* _TASK GOAL_
Each record below must be reproduced exactly as it reads, with its images omitted.

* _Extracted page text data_
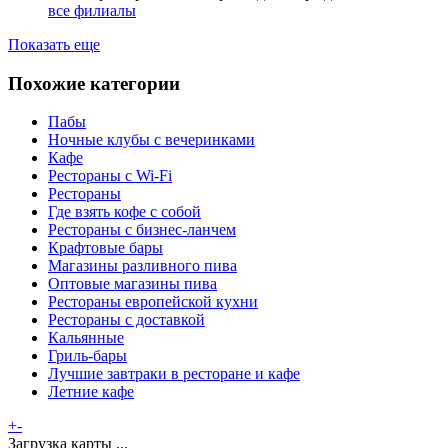
все филиалы
Показать еще
Похожие категории
Пабы
Ночные клубы с вечеринками
Кафе
Рестораны с Wi-Fi
Рестораны
Где взять кофе с собой
Рестораны с бизнес-ланчем
Крафтовые бары
Магазины разливного пива
Оптовые магазины пива
Рестораны европейской кухни
Рестораны с доставкой
Кальянные
Гриль-бары
Лучшие завтраки в ресторане и кафе
Летние кафе
+
-
Загрузка карты ...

* _EXERCISE OUTPUT_
все филиалы
Показать еще
Похожие категории
Пабы
Ночные клубы с вечеринками
Кафе
Рестораны с Wi-Fi
Рестораны
Где взять кофе с собой
Рестораны с бизнес-ланчем
Крафтовые бары
Магазины разливного пива
Оптовые магазины пива
Рестораны европейской кухни
Рестораны с доставкой
Кальянные
Гриль-бары
Лучшие завтраки в ресторане и кафе
Летние кафе
+
-
Загрузка карты ...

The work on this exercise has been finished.